On 8 May 2026 the asset manager filed with the SEC for two new tokenized funds, to add to BUIDL (BlackRock USD Institutional Digital Liquidity Fund), the tokenized treasury fund it launched in March 2024. A year later BUIDL became the first institutional-grade onchain fund to reach more than $1bn in assets under management, and is now at nearly $2.5bn according to The Tokenization Insight newsletter.
BlackRock has filed to launch a tokenized version of the BlackRock Select Treasury Based Liquidity Fund (BSTBL); and BlackRock Daily Reinvestment Stablecoin Reserve Vehicle (BRSRV), a new blockchain-native tokenized money market fund.
The Tokenization Insight newsletter said BlackRock plans to launch more tokenized funds as the market has grown from roughly $100m in 2024 to approximately $15bn. The newsletter highlighted that competition has increased with tokenized funds from Circle, the stablecoin issuer, and Ondo Finance, the digital asset capital markets group, taking the number one spot from BUIDL.
However, BlackRock manages the Circle Reserve Fund, following the U.S. administration passing the Genius Act, the first federal framework for stablecoins. The reserves fund for Circle’s USDC stablecoin currently holds approximately $67bn of Circle’s $78bn reserve base, according to the newsletter.
“As US dollar stablecoins continue scaling globally, BlackRock increasingly appears to be positioning itself not simply as an asset manager participating in tokenization but as one of the primary financial institutions monetizing the reserve, liquidity, and yield infrastructure underpinning the digital dollar system itself,” added the newsletter.
Marc Baumann, founder of 51, which provides commentary on digital assets, tokenization and capital markets, said on X: “BUIDL already crossed $2B. now BlackRock wants to claim the rest of the idle pile.”
Đào Quang Trung, a crypto research analyst, said on X that BlackRock’s filing for two new tokenized funds is the starting gun for a new financial era: “The age of institutional capital flows operated entirely onchain.”
Quang Trung said BlackRock’s objective is clear: “Instead of letting billions in stablecoin capital sit idle, BlackRock is providing a pathway for institutions to capture U.S. Treasury yields directly on the blockchain.”

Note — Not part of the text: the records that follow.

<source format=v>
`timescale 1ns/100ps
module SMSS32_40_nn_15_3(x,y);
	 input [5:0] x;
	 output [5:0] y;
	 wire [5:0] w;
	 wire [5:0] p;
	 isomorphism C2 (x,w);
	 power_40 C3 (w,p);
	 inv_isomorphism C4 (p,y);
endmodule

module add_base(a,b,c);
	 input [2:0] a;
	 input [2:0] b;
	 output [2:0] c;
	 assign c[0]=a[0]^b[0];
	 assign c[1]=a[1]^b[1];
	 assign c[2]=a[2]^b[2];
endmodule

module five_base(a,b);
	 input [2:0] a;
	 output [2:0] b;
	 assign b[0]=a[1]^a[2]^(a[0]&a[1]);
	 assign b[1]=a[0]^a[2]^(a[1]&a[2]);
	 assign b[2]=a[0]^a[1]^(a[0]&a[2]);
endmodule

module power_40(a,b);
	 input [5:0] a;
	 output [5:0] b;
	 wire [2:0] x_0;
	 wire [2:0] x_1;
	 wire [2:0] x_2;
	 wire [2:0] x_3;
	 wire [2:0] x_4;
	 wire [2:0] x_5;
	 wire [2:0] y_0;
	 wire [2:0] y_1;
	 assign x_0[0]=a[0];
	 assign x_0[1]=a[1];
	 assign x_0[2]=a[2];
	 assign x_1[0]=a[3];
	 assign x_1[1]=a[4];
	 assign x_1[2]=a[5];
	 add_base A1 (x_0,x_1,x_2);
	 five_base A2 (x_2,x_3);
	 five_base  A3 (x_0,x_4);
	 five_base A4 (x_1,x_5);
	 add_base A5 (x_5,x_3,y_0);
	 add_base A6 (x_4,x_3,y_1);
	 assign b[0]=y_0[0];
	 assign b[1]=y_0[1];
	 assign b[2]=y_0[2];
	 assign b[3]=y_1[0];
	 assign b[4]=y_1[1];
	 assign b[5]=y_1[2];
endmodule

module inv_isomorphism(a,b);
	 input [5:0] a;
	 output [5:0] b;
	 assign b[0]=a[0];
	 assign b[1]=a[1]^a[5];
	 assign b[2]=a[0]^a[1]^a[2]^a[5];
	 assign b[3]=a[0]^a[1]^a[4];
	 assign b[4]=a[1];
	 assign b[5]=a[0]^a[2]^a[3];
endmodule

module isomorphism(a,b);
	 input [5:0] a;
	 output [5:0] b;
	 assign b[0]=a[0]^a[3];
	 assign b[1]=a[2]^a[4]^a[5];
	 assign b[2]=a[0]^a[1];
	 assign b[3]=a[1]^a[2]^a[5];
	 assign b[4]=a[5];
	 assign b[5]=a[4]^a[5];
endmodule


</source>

Franklin Templeton and WisdomTree are other managers who have made their funds compatible with the Genius Act.
“These major institutions do not view each other as zero-sum competitors; they are co-architects of a new reserve standard; for the global financial system,” added Quang Trung.

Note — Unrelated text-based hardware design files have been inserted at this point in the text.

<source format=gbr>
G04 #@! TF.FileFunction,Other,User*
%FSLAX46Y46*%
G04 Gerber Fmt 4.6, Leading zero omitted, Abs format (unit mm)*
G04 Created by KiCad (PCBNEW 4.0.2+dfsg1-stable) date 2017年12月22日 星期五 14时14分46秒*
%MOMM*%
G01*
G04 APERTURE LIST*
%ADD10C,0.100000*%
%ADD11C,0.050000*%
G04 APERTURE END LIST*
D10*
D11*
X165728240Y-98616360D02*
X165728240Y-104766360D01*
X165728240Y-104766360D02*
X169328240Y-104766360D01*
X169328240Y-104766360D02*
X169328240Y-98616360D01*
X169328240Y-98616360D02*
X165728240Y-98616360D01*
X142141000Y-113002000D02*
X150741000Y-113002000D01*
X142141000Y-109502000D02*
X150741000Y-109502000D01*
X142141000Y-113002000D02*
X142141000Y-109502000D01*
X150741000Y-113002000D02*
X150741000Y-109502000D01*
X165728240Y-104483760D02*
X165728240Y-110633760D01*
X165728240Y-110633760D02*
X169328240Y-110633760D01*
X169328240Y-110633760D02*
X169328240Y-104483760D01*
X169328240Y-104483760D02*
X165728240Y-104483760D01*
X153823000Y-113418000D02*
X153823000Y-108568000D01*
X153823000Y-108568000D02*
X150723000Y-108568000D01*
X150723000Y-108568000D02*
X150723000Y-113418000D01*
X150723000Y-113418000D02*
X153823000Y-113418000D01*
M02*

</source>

The analyst argued that we are witnessing a fundamental shift from “speculative stablecoins” to “reserve stablecoins.” Quang Trung said: “Blockchain is finally fulfilling its promise: Becoming the new infrastructure layer for the world’s monetary flow.”
RWA Llama said on X: “Genius drives mandatory demand. The 410% growth since 2025 accelerates. Three funds. Two TAs [transfer agents]. Two jurisdictions. Every channel covered. The BUIDL era was proof of concept. This is scale infrastructure.”